Have the long-stemmed red roses wilted yet? Did he bring you a heart-shaped box of candy, even though you’re always on a diet because you think your behind is too big? Are you now the proud owner of a random piece of expensive jewelry and no place to wear it? What about all those “seasonal” items? The red, pink, and white M&Ms? The special red-foil-wrapped chocolates? The grocery store layer cakes? Was dinner out enjoyable, or a mob scene because everyone else was eating out on Valentine’s Day, too?
Isn’t it about time we examined this compulsion to let commercial “holidays” rule our lives? Why have we swallowed whole a Sunday ad circular and taken it as our guide to behavior? Would we be any the less if we did nothing on Valentine’s Day, and did something personal the week before? Flowers, candy, greeting cards, and expensive jewelry are all available every day of the year. When we follow a herd mentality in celebrating Valentine’s Day with ritual gifts dreamed up by commerce, we’re crossing off a social obligation, or we’re “getting into the spirit of things.” But we’re not being romantic.

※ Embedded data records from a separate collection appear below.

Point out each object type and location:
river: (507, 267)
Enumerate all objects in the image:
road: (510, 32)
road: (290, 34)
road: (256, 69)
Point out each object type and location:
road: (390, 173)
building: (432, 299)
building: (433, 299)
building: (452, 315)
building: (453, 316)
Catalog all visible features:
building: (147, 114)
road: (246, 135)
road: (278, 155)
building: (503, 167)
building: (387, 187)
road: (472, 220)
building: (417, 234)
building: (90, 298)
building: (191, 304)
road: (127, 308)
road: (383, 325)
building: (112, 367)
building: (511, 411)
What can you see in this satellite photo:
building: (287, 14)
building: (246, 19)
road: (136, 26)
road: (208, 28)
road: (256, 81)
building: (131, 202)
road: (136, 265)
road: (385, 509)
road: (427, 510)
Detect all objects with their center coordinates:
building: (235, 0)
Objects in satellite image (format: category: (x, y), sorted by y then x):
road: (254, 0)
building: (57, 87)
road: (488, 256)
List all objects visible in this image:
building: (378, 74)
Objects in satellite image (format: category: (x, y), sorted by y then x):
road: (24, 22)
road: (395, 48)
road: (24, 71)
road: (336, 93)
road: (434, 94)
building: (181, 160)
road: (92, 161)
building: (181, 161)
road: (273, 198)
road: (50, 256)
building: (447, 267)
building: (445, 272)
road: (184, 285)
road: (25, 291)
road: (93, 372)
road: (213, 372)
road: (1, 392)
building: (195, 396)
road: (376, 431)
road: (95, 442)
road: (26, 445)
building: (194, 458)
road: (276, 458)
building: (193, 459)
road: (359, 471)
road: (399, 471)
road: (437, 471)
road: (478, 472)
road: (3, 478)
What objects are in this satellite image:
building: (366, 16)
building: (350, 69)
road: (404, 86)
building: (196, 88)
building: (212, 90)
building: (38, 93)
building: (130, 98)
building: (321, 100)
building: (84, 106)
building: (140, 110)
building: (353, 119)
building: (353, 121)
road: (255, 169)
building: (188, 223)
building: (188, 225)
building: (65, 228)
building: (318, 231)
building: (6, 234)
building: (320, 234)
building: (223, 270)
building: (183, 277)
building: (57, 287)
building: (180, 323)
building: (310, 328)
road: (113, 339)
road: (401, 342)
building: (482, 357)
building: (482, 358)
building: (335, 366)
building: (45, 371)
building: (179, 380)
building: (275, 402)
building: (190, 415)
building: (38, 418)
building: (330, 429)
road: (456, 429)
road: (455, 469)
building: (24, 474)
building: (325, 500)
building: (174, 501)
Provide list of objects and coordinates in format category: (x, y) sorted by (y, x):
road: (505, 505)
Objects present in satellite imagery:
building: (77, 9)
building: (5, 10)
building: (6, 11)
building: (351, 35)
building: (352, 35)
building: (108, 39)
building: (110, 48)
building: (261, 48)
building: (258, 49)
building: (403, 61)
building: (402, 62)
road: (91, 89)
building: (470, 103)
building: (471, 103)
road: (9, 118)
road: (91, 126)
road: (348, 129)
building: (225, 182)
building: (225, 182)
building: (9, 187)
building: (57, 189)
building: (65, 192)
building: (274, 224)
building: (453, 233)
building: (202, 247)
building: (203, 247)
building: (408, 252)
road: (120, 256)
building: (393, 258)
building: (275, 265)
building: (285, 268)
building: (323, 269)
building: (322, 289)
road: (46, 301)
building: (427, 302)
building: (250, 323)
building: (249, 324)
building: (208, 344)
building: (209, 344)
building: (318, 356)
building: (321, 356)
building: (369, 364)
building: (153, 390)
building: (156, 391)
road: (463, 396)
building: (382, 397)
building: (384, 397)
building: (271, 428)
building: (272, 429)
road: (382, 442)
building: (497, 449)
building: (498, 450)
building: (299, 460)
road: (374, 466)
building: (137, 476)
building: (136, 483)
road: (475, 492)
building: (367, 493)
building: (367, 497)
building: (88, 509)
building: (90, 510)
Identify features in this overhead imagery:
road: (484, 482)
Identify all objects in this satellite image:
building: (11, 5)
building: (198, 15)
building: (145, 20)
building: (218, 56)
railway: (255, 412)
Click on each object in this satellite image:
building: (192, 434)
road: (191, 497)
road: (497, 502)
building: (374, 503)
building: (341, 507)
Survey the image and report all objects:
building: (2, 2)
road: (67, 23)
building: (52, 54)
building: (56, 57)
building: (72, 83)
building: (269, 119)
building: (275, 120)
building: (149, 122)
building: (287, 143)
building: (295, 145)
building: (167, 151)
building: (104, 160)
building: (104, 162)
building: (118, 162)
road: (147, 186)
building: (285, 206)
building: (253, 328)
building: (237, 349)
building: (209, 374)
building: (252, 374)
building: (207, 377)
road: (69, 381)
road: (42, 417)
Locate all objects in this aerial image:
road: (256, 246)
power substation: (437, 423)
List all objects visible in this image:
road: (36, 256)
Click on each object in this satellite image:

I don’t expect anyone to go back in time to an era when Valentine’s Day was just another saint’s day in the religious calendar, but considering the amount of stress people put themselves under, and the expense some go to, it’s worth examining what makes a romantic national holiday. The answer of course is: nothing. You can’t manufacture romance out of a sense of obligation, or out of newspaper ads. You can make Valentine’s Day easier for unimaginative people by creating ways for them to express their feelings without expressing their feelings. The entire greeting card business is based on this idea.
So why has a simple card or a bouquet of flowers turned into an entire day out, a weekend getaway, dinner at a fancy restaurant, or the gift of a piece of diamond jewelry? Is this just another manifestation of Americans’ drive to excess? Ramped-up expectations where every year has to be a bigger deal than the year before? Perhaps. If you end up feeling let down or tapped out despite all the expensive show, then maybe it’s time to change your idea of what a perfect Valentine’s Day should be.
The flip side of compulsive consumer excess on Valentine’s Day is the reality that we have millions of people who do not have a romantic sweetheart. By making this big public show on February 14th, we shut out our widowed parents, our single cousins, our divorced coworkers, and a host of others. I like the elementary school approach to Valentine’s Day the best: Everybody gets a Valentine’s card, and everybody gets a cupcake.
If your pricey Valentine’s Day roses (notorious for wilting fast) have already begun to hang their heads, and the calories from that box of candy or lavish dinner out are weighing on your mind, why not talk to your honey about what the two of you can do to include others in Valentine’s Day in the future? How you could make the day special for the people you know, or even for people you don’t know? Now that would be romantic, the two of you dedicating Valentine’s Day to showing love to other people, together.